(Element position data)
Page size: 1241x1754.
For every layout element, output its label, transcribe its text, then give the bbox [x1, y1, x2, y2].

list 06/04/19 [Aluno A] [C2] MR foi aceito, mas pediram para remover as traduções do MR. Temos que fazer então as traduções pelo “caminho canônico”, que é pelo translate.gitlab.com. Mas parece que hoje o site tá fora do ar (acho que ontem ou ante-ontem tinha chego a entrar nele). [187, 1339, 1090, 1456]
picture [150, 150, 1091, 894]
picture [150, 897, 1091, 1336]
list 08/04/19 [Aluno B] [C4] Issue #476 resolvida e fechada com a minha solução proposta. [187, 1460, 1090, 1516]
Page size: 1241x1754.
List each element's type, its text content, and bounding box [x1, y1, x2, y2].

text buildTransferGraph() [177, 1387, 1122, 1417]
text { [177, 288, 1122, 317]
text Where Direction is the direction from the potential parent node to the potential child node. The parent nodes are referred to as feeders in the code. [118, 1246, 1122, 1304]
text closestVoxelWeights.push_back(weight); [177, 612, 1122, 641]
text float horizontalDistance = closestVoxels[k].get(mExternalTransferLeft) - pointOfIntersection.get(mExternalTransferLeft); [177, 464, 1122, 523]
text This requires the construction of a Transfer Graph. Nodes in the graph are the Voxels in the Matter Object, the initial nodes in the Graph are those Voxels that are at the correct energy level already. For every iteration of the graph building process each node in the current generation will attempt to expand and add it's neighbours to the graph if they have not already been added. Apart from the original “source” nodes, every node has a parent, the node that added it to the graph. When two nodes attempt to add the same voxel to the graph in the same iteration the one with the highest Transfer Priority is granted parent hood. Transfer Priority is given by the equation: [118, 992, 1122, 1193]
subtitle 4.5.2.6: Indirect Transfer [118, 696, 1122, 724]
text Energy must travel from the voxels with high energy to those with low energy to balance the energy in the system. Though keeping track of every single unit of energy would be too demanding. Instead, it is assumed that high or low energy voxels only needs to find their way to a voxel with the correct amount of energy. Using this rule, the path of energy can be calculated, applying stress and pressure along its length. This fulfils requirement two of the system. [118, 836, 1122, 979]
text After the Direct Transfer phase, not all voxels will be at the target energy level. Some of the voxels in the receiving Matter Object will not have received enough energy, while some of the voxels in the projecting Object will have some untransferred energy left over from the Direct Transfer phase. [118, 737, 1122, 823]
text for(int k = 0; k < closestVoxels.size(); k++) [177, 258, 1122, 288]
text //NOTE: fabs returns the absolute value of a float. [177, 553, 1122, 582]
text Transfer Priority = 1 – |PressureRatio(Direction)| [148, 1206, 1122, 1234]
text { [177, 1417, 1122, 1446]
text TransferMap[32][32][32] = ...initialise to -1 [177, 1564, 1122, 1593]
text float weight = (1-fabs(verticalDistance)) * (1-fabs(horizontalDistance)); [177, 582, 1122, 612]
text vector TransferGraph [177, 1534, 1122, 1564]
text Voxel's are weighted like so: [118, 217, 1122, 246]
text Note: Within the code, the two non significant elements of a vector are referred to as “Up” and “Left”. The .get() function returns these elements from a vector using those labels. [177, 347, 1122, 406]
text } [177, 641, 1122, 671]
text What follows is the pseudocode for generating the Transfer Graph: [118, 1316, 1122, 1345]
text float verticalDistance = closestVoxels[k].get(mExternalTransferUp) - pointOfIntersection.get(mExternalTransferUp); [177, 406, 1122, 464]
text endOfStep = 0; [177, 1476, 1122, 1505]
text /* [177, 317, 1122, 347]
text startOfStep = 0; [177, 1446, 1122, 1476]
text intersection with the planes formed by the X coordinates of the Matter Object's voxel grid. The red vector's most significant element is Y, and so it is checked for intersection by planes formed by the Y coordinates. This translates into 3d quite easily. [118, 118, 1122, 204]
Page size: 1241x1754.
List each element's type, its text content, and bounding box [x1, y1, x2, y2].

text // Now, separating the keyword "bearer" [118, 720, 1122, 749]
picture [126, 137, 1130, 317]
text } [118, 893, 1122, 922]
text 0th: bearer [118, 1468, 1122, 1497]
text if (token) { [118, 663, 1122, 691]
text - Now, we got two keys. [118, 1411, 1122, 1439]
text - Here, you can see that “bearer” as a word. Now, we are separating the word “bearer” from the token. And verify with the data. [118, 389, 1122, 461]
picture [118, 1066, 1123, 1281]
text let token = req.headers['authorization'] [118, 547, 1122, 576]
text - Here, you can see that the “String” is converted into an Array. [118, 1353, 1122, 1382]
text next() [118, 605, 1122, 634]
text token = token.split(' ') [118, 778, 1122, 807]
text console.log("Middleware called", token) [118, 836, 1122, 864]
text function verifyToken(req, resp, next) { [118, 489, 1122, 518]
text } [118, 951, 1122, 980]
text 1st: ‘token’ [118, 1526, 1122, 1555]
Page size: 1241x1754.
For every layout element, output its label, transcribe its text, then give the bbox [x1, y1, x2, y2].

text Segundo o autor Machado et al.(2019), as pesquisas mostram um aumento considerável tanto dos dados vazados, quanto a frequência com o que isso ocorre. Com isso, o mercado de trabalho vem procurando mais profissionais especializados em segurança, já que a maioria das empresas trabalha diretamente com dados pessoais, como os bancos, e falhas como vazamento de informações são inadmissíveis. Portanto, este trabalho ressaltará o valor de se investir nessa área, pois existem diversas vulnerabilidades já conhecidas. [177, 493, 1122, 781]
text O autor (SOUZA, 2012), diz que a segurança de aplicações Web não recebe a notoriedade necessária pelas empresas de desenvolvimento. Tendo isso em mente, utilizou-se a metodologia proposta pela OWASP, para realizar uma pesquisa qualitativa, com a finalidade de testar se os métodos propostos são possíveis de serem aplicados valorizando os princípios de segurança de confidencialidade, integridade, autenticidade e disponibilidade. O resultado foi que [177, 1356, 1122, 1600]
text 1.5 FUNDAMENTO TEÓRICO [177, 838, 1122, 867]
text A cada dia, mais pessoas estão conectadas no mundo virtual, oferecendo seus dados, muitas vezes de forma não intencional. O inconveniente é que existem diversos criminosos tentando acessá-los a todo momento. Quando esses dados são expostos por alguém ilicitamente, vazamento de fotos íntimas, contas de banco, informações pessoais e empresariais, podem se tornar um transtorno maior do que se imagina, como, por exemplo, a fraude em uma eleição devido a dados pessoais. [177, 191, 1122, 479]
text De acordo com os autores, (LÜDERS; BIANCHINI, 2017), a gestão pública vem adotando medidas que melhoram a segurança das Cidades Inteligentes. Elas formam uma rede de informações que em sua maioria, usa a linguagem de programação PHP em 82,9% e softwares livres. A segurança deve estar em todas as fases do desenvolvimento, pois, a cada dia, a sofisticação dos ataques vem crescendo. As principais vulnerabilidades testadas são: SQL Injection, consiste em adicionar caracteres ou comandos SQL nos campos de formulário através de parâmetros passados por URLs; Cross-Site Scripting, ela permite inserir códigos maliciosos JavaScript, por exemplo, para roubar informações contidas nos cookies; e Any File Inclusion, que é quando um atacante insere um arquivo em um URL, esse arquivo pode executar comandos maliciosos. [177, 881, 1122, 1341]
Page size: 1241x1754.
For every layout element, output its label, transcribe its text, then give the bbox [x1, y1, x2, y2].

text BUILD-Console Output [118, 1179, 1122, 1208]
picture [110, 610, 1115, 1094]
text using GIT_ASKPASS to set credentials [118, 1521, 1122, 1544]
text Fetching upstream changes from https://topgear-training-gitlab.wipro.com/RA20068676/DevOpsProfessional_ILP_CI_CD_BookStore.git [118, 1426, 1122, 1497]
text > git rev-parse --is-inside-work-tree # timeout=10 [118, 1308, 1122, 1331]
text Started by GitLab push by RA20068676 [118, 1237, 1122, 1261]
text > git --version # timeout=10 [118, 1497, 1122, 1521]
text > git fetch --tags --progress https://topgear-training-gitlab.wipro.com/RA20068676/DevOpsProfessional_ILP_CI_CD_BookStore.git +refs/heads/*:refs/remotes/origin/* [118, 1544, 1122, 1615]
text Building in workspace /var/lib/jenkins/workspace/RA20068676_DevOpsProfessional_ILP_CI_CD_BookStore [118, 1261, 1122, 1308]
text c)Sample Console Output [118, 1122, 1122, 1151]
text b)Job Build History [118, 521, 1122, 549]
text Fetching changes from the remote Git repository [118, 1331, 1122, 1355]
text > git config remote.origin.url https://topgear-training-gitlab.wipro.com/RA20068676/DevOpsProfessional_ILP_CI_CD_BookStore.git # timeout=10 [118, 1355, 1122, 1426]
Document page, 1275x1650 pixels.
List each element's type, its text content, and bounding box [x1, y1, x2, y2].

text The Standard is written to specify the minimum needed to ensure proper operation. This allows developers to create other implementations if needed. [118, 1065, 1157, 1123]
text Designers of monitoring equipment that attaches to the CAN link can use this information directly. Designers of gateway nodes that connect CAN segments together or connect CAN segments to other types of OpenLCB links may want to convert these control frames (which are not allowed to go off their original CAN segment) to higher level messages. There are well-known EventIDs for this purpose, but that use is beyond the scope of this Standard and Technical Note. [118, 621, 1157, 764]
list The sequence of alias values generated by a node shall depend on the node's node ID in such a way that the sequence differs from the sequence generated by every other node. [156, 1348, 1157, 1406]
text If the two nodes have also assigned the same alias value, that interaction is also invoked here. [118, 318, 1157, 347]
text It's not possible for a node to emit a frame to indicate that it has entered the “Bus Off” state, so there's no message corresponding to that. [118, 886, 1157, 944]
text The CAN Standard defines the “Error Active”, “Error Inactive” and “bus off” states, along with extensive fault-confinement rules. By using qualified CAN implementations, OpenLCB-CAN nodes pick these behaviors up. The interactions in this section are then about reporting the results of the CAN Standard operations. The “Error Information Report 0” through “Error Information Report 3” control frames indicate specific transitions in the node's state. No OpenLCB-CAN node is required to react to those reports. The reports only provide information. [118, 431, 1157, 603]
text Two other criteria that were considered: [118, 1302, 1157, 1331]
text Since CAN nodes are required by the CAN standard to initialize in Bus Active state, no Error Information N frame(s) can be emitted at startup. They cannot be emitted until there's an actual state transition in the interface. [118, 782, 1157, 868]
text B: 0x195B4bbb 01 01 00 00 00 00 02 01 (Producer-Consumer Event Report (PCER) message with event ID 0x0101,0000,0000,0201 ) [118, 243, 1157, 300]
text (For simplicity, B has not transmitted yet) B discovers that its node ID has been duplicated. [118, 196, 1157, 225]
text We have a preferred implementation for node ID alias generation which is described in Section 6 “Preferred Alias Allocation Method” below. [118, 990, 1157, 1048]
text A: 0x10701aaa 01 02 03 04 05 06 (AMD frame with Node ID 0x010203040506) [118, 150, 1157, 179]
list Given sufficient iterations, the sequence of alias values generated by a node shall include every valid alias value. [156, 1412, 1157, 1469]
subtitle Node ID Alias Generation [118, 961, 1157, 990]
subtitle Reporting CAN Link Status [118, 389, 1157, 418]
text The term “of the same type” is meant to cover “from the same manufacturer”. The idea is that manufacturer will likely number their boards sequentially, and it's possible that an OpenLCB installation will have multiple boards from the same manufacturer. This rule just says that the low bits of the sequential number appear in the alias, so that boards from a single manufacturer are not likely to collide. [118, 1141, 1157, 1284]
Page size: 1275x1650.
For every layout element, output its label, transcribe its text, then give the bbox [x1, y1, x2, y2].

--- THE PROBLEM ---
Count how many lines of the data above contain the string "Fetching", where case must match. Reply with the number alone.

--- EXERCISE RESPONSE ---
2